A new one-volume edition of The Woman in White appeared in 1861; this slightly revised version addresses criticisms of the plot’s faulty timeline (which Collins alludes to mysteriously in the preface as “certain technical errors”) that had originally appeared in the Times review. The anonymous author proves that Collins is off by two weeks in his chronology, incorrectly fixing the date upon which the novel’s main question hinges, that at which Laura leaves Blackwater Park, her husband’s estate.
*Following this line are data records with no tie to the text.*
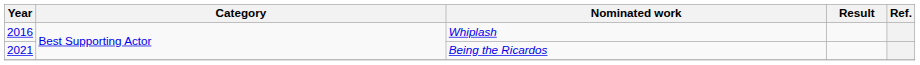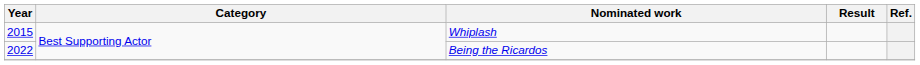Whiplash | Year: 2016 -> 2015
Being the Ricardos | Year: 2021 -> 2022
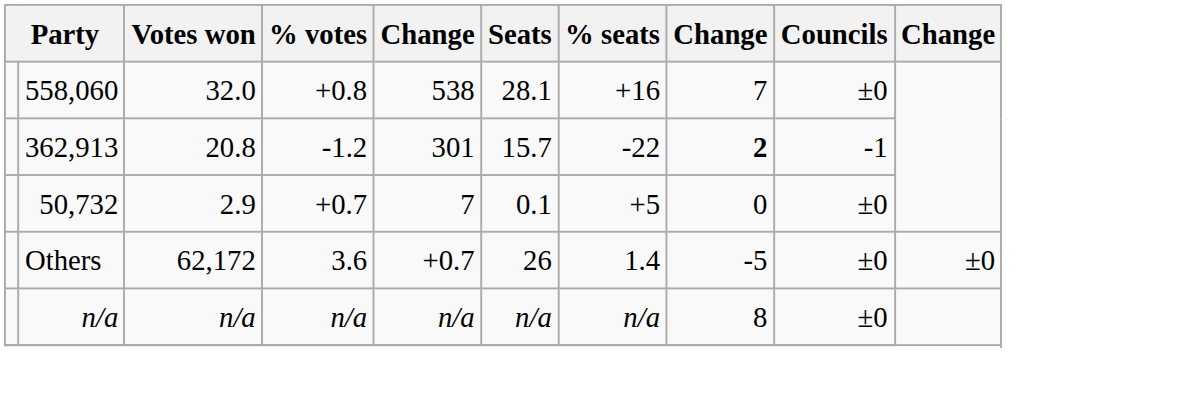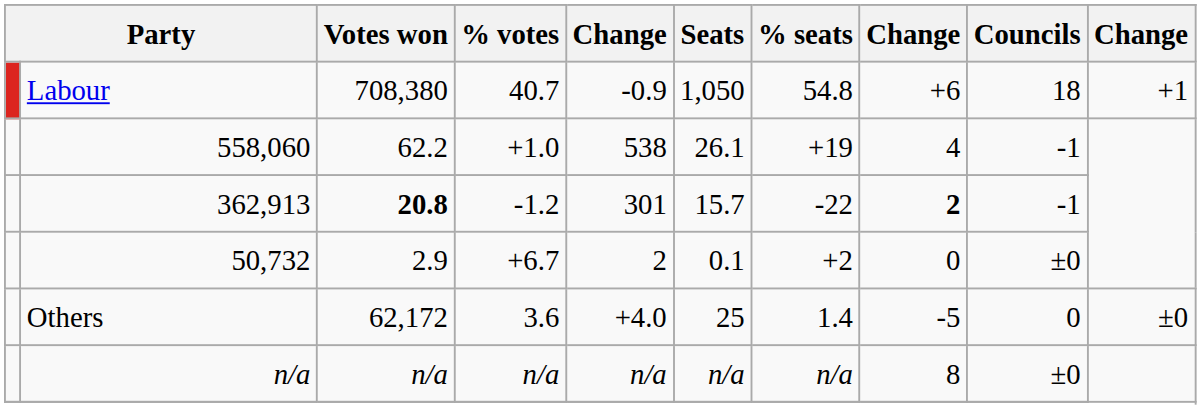+ row: Labour | 708,380 | 40.7 | -0.9 | 1,050 | 54.8 | +6 | 18 | +1
558,060 | Votes won: 32.0 -> 62.2
558,060 | % votes: +0.8 -> +1.0
558,060 | Seats: 28.1 -> 26.1
558,060 | % seats: +16 -> +19
558,060 | column 8: 7 -> 4
558,060 | Councils: ±0 -> -1
362,913 | Votes won: normal -> bold
50,732 | % votes: +0.7 -> +6.7
50,732 | column 5: 7 -> 2
50,732 | % seats: +5 -> +2
Others | column 5: +0.7 -> +4.0
Others | Seats: 26 -> 25
Others | Councils: ±0 -> 0
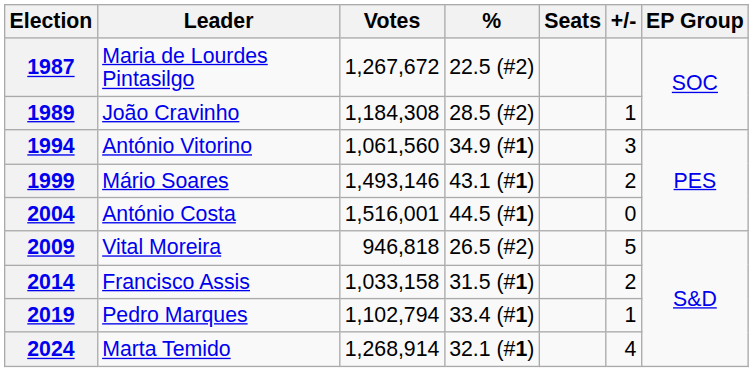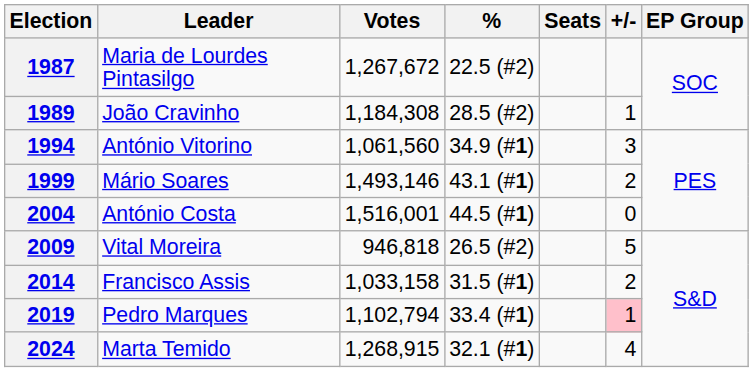2019 | +/-: no background -> pink background
2024 | Votes: 1,268,914 -> 1,268,915
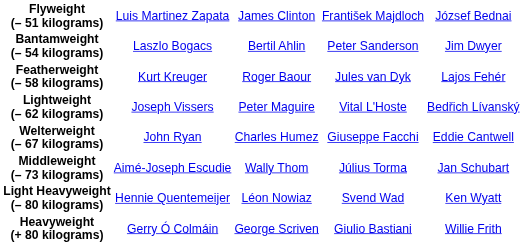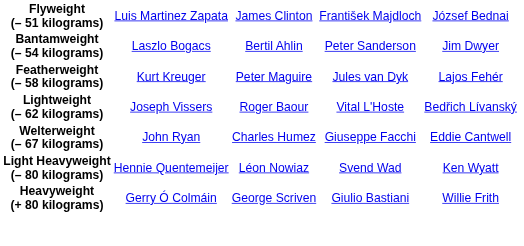Featherweight (– 58 kilograms) | column 3: Roger Baour -> Peter Maguire
Lightweight (– 62 kilograms) | column 3: Peter Maguire -> Roger Baour
- row: Middleweight (– 73 kilograms) | Aimé-Joseph Escudie | Wally Thom | Július Torma | Jan Schubart
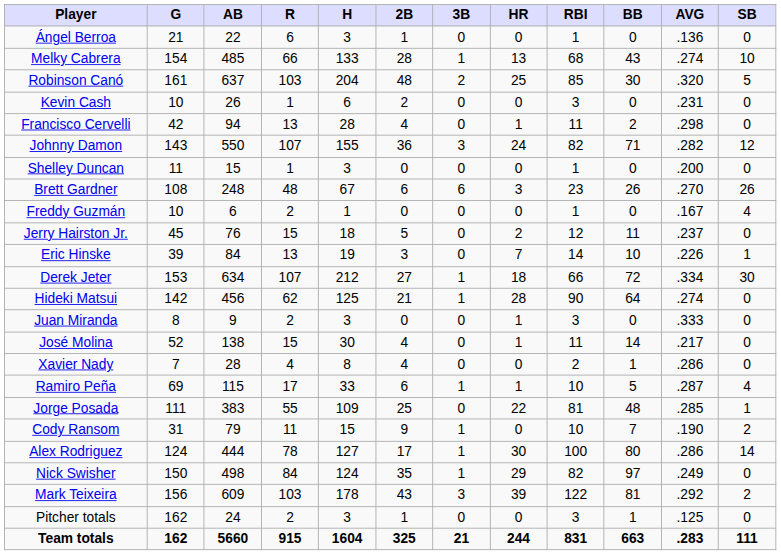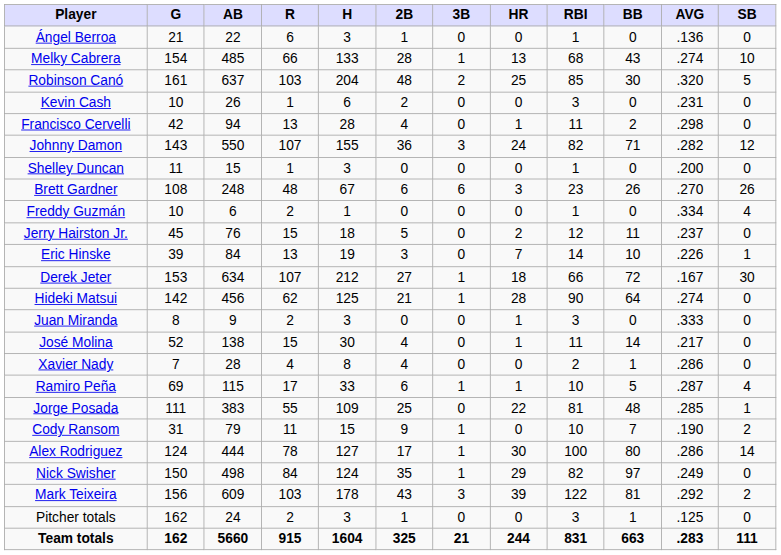Freddy Guzmán | AVG: .167 -> .334
Derek Jeter | AVG: .334 -> .167
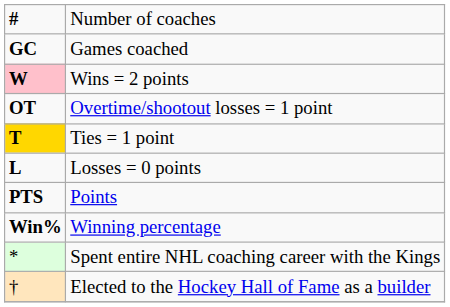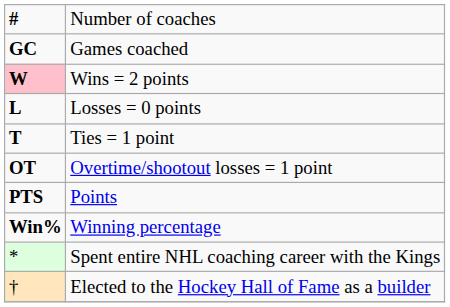rows swapped: Losses = 0 points <-> Overtime/shootout losses = 1 point
Ties = 1 point | column 1: gold background -> no background
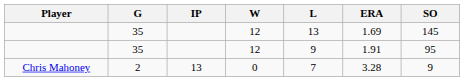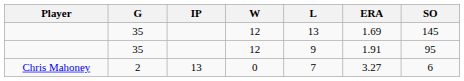Chris Mahoney | ERA: 3.28 -> 3.27
Chris Mahoney | SO: 9 -> 6
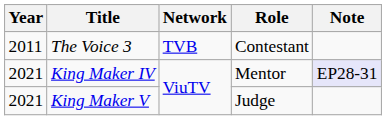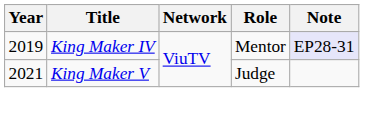- row: 2011 | The Voice 3 | TVB | Contestant
King Maker IV | Year: 2021 -> 2019
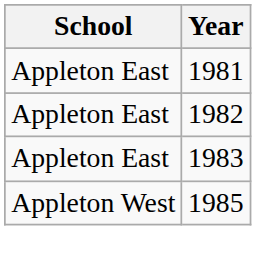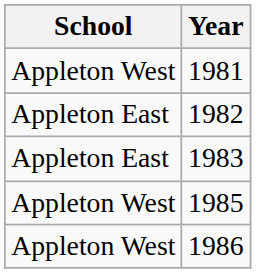1981 | School: Appleton East -> Appleton West
+ row: Appleton West | 1986
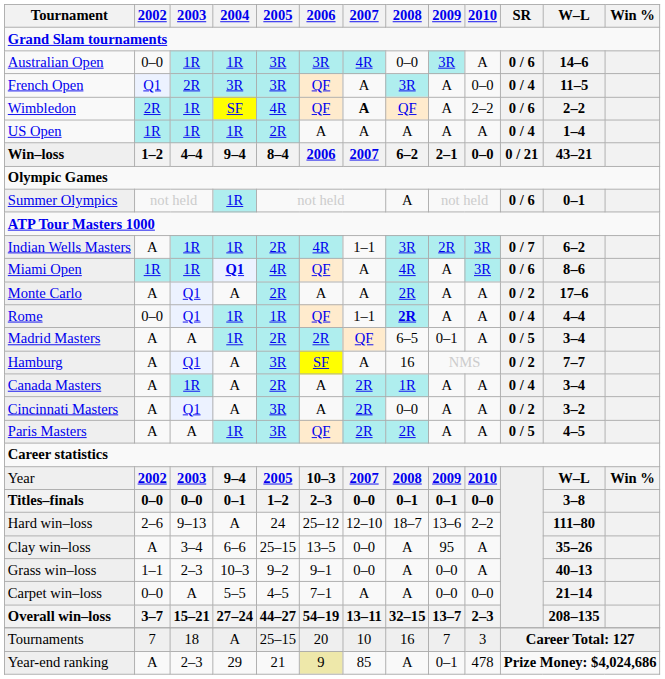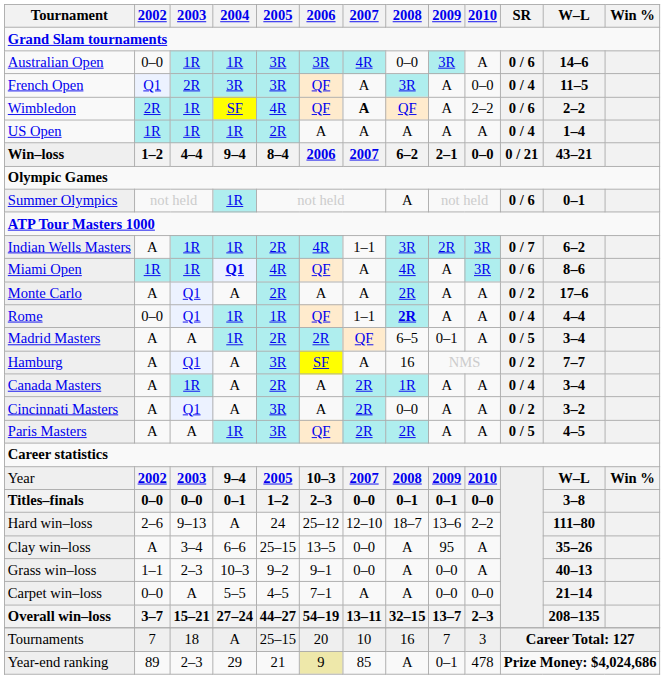Year-end ranking | 2002: A -> 89
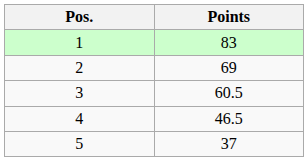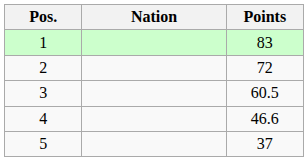+ column: Nation
2 | Points: 69 -> 72
4 | Points: 46.5 -> 46.6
The problems with the date, crowed The Times, “render the last volume a mockery, a delusion, and a snare; and all the incidents in it are not merely improbable—they are also absolutely impossible.” Also, in order to create tension surrounding the accuracy of this date, critics noted, Collins had to “invent ignorance which could not exist,” in the Blackwater Park housekeeper, Mrs. Michelson, who inexplicably cannot remember the date in question even though it coincided with the termination of her own employment. “The novel will not bear a very close inspection. It is rather to be devoured whole, as a boa constrictor bolts a rabbit, than to be criticized in detail,” The Times jeered. As the Saturday Review critic noted of some crucial legal misjudgments the characters make, “If Mr.